Howard Schnellenberger, the 77-year-old Florida Atlantic coach
who led Miami to its first national championship, has decided to
retire from coaching after this season, a person familiar with the
decision told The Associated Press.
The person spoke on condition of anonymity because
Schnellenberger is calling a news conference later Thursday to
reveal his reasons for retiring.
Schnellenberger is in the final year of his contract with FAU
and has said often in recent months that he was not planning to
evaluate his coaching future after 2011. School officials said they
did not have any immediate comment on what he plans to say, other
than noting it was an "important announcement."

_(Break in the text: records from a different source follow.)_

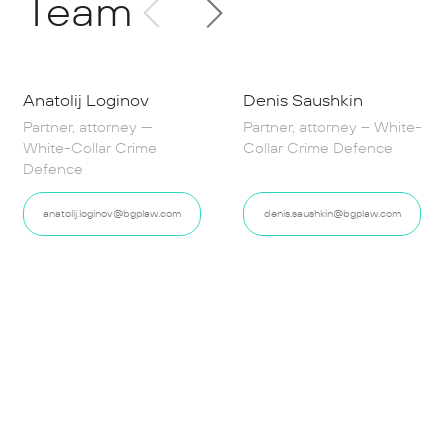
Team
Anatolij Loginov
Denis Saushkin
Partner, attorney —
Partner, attorney – White-
White-Collar Crime
Collar Crime Defence
Defence
anatolij.loginov@bgplaw.com
denis.saushkin@bgplaw.com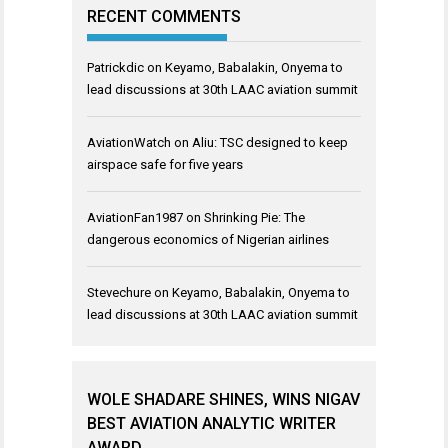
RECENT COMMENTS
Patrickdic
on
Keyamo, Babalakin, Onyema to
lead discussions at 30th LAAC aviation summit
AviationWatch
on
Aliu: TSC designed to keep
airspace safe for five years
AviationFan1987
on
Shrinking Pie: The
dangerous economics of Nigerian airlines
Stevechure
on
Keyamo, Babalakin, Onyema to
lead discussions at 30th LAAC aviation summit
WOLE SHADARE SHINES, WINS NIGAV
BEST AVIATION ANALYTIC WRITER
AWARD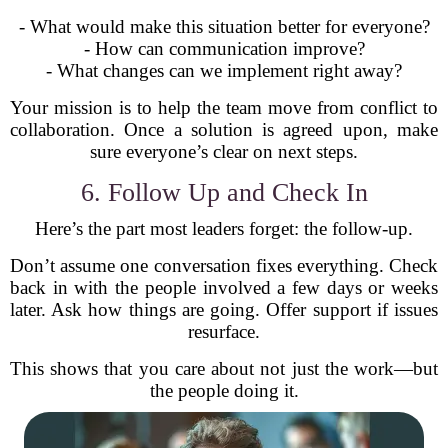
- What would make this situation better for everyone?
- How can communication improve?
- What changes can we implement right away?
Your mission is to help the team move from conflict to
collaboration. Once a solution is agreed upon, make
sure everyone’s clear on next steps.
6. Follow Up and Check In
Here’s the part most leaders forget: the follow-up.
Don’t assume one conversation fixes everything. Check
back in with the people involved a few days or weeks
later. Ask how things are going. Offer support if issues
resurface.
This shows that you care about not just the work—but
the people doing it.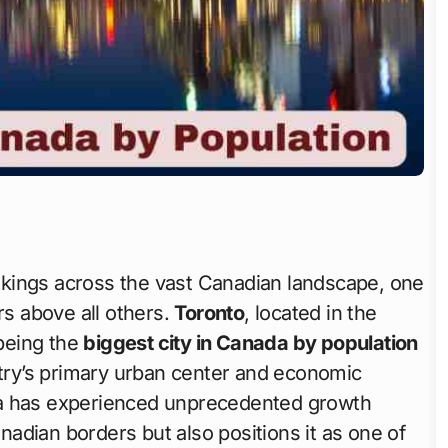
nkings across the vast Canadian landscape, one
s above all others.
Toronto
, located in the
 being the
biggest city in Canada by population
untry’s primary urban center and economic
ea has experienced unprecedented growth
anadian borders but also positions it as one of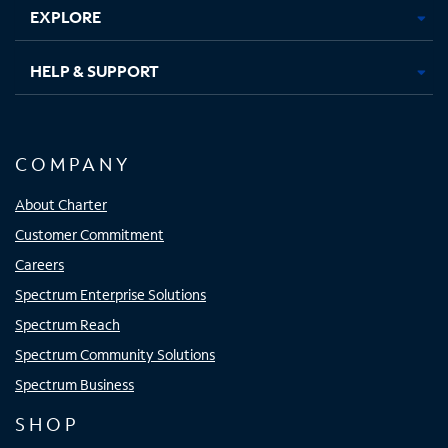
EXPLORE
HELP & SUPPORT
COMPANY
About Charter
Customer Commitment
Careers
Spectrum Enterprise Solutions
Spectrum Reach
Spectrum Community Solutions
Spectrum Business
SHOP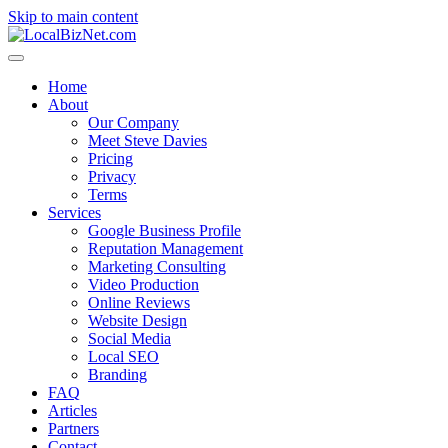
Skip to main content
Home
About
Our Company
Meet Steve Davies
Pricing
Privacy
Terms
Services
Google Business Profile
Reputation Management
Marketing Consulting
Video Production
Online Reviews
Website Design
Social Media
Local SEO
Branding
FAQ
Articles
Partners
Contact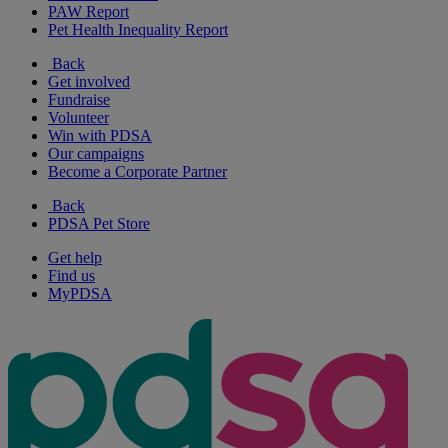
PAW Report
Pet Health Inequality Report
Back
Get involved
Fundraise
Volunteer
Win with PDSA
Our campaigns
Become a Corporate Partner
Back
PDSA Pet Store
Get help
Find us
MyPDSA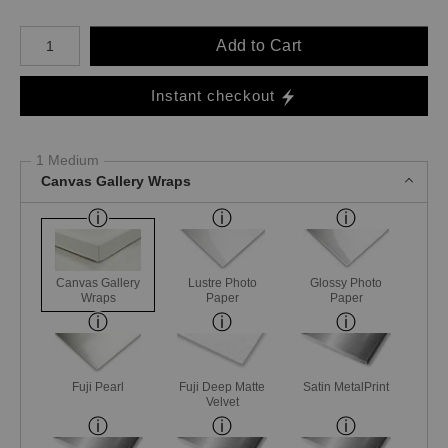
Number of product units
Add to Cart
Instant checkout
1 Medium
Canvas Gallery Wraps
Canvas Gallery
Lustre Photo
Glossy Photo
Wraps
Paper
Paper
Fuji Pearl
Fuji Deep Matte
Satin MetalPrint
Velvet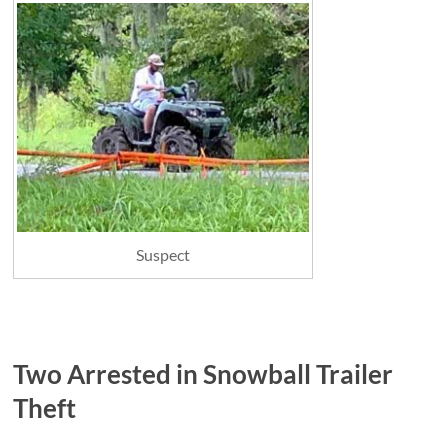
Suspect
Two Arrested in Snowball Trailer
Theft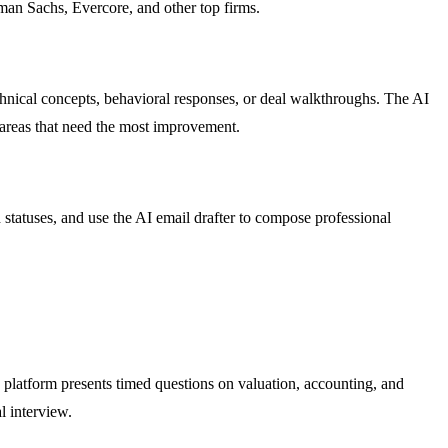
man Sachs, Evercore, and other top firms.
chnical concepts, behavioral responses, or deal walkthroughs. The AI
 areas that need the most improvement.
statuses, and use the AI email drafter to compose professional
 platform presents timed questions on valuation, accounting, and
l interview.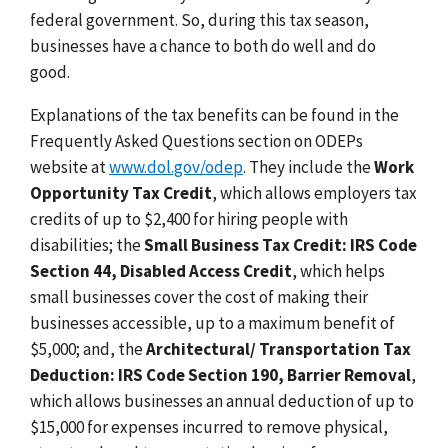
federal government. So, during this tax season,
businesses have a chance to both do well and do
good.
Explanations of the tax benefits can be found in the
Frequently Asked Questions section on ODEPs
website at
www.dol.gov/odep
. They include the
Work
Opportunity Tax Credit
,
which allows employers tax
credits of up to $2,400 for hiring people with
disabilities; the
Small Business Tax Credit: IRS Code
Section 44, Disabled Access Credit
, which helps
small businesses cover the cost of making their
businesses accessible, up to a maximum benefit of
$5,000; and, the
Architectural/ Transportation Tax
Deduction: IRS Code Section 190, Barrier Removal
,
which allows businesses an annual deduction of up to
$15,000 for expenses incurred to remove physical,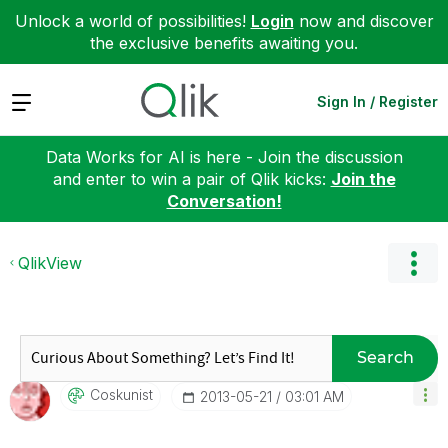
Unlock a world of possibilities!
Login
now and discover
the exclusive benefits awaiting you.
Expand
Sign In / Register
Data Works for AI is here - Join the discussion
and enter to win a pair of Qlik kicks:
Join the
Conversation!
QlikView
Search
Coskunist
‎2013-05-21
03:01 AM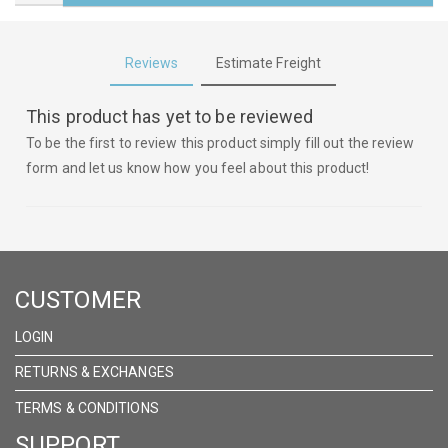
Reviews
Estimate Freight
This product has yet to be reviewed
To be the first to review this product simply fill out the review
form and let us know how you feel about this product!
CUSTOMER
LOGIN
RETURNS & EXCHANGES
TERMS & CONDITIONS
SUPPORT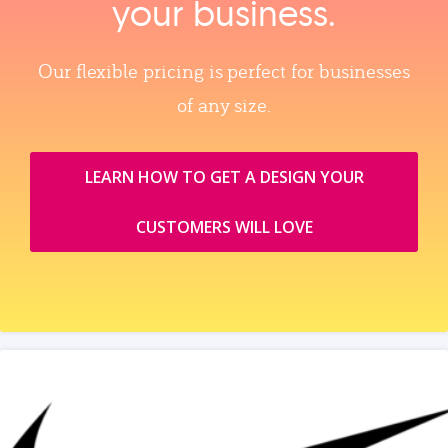
your business.
Our flexible pricing is perfect for businesses
of any size.
LEARN HOW TO GET A DESIGN YOUR
CUSTOMERS WILL LOVE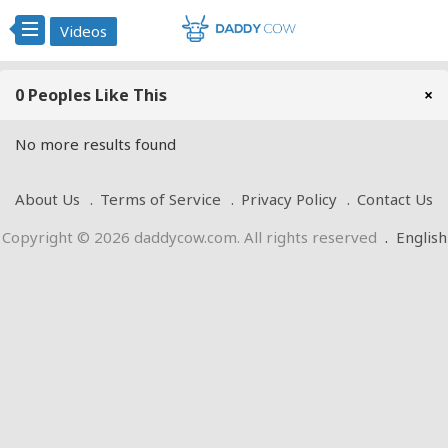
Videos
0 Peoples Like This
×
No more results found
About Us
Terms of Service
Privacy Policy
Contact Us
Copyright © 2026 daddycow.com. All rights reserved
.
English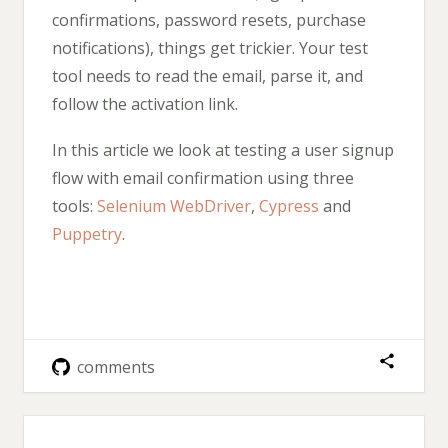
confirmations, password resets, purchase
notifications), things get trickier. Your test
tool needs to read the email, parse it, and
follow the activation link.
In this article we look at testing a user signup
flow with email confirmation using three
tools:
Selenium WebDriver
,
Cypress
and
Puppetry
.
comments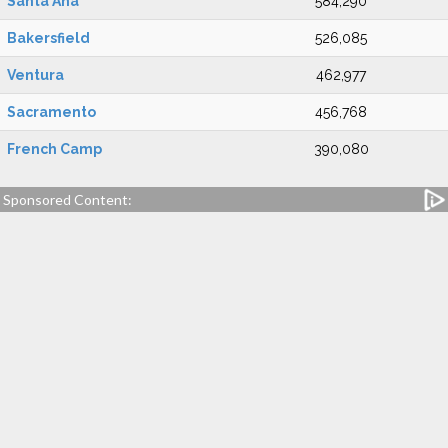
Santa Ana
584,290
Bakersfield
526,085
Ventura
462,977
Sacramento
456,768
French Camp
390,080
Sponsored Content: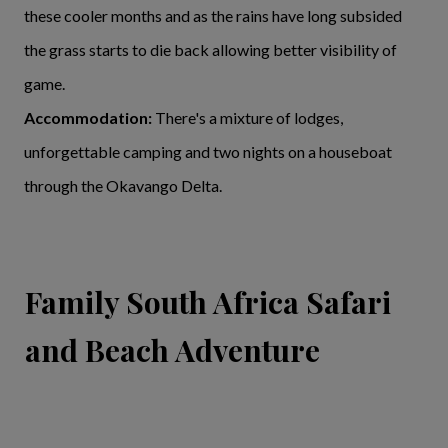
these cooler months and as the rains have long subsided
the grass starts to die back allowing better visibility of
game.
Accommodation:
There's a mixture of lodges,
unforgettable camping and two nights on a houseboat
through the Okavango Delta.
Family South Africa Safari
and Beach Adventure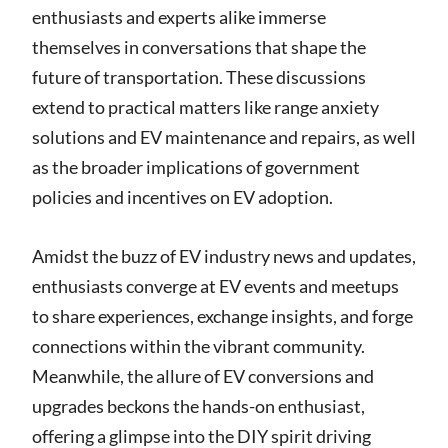
enthusiasts and experts alike immerse
themselves in conversations that shape the
future of transportation. These discussions
extend to practical matters like range anxiety
solutions and EV maintenance and repairs, as well
as the broader implications of government
policies and incentives on EV adoption.
Amidst the buzz of EV industry news and updates,
enthusiasts converge at EV events and meetups
to share experiences, exchange insights, and forge
connections within the vibrant community.
Meanwhile, the allure of EV conversions and
upgrades beckons the hands-on enthusiast,
offering a glimpse into the DIY spirit driving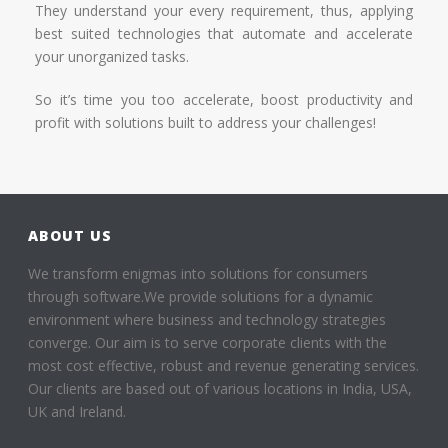
They understand your every requirement, thus, applying
best suited technologies that automate and accelerate
your unorganized tasks.
So it’s time you too accelerate, boost productivity and
profit with solutions built to address your challenges!
ABOUT US
We transform enigmas into solutions for consumers
through software.We provide solutions for a dynamic
environment where business and technology strategies
converge. Our aim is to serve corporate clients with the
most cost effective, robust and revenue generating services.
Our clients are based out of various locations in India, USA,
UK and Ireland.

Schnellenberger is 157-140-3 as a collegiate head coach. He will
be with the Owls for the entire 2011 season, including any possible
Best known perhaps for taking Miami to the 1983 national title,
which started a run of five championships in 19 seasons for the
Hurricanes, Schnellenberger is revered around much of South
Florida. He founded FAU's program in 1998, taking the Owls to the
Division I-AA national semifinals in 2003 and leading them into the
ranks of major college football a year later.
From the outset of his time at FAU, Schnellenberger stressed the
need for the Owls to have an on-campus stadium. A deal was finally
struck for that to happen, and the building will open Oct. 15 when
Florida Atlantic hosts Western Kentucky. Schnellenberger beamed
last week when the school officially turned on the lights in the
new 30,000-seat stadium for the first time, letting the coach throw
the switch as a tribute.
"Three university presidents were involved in this, but one
coach," FAU President Mary Jane Saunders said that night,
Schnellenberger by her side. "And it's coach Schnellenberger that
made this happen. The vision that this university that he came to
after an incredibly illustrious career. We're grateful to have him.
He's done a fabulous job with all the guys and I'm just so pleased
I could share this day with you."
Schnellenberger said helping get the stadium built was one of
his "greatest accomplishments" from a lifetime of football.
"This process has been truly amazing," he said last week.
Schnellenberger has been part of college football for nearly 60
years, starting when he played at Kentucky for the legendary Paul
"Bear" Bryant. His coaching career began in 1959 as an assistant
at Kentucky, then Alabama - where he helped convince Joe Namath to
play for Bryant and the Crimson Tide - then eventually jumping to
the NFL with the Los Angeles Rams in 1966.
He was on Don Shula's staff in Miami for the Dolphins' perfect
season in 1972, after which Schnellenberger became head coach of
the Baltimore Colts. He returned to the Dolphins in 1975, then got
the job leading the Hurricanes in 1979 - telling people at the time
he thought Miami would win a national championship within five
And on that front, he delivered.
Schnellenberger went 41-16 at Miami, his last game there a 31-30
win over Nebraska on Jan. 1, 1984, sealing that season's national
title. He left after that season for an offer with the USFL, a deal
that fell apart before he ever coached a game in that fledgling
league, so he remained in the college game at Louisville in 1985.
He spent one year at Oklahoma in 1995, then returned to South
Florida to build Florida Atlantic's program. The school played its
first game in 2001, and won bowl games in 2007 (along with the Sun
Belt Conference title) and 2008, pushing Schnellenberger's record
to 6-0 in bowls as a head coach.
"He's a legend for a reason," FAU defensive back Marcus
Bartels said. "That's what he does. He builds programs. And he's
good at it. So that's why he's a legend."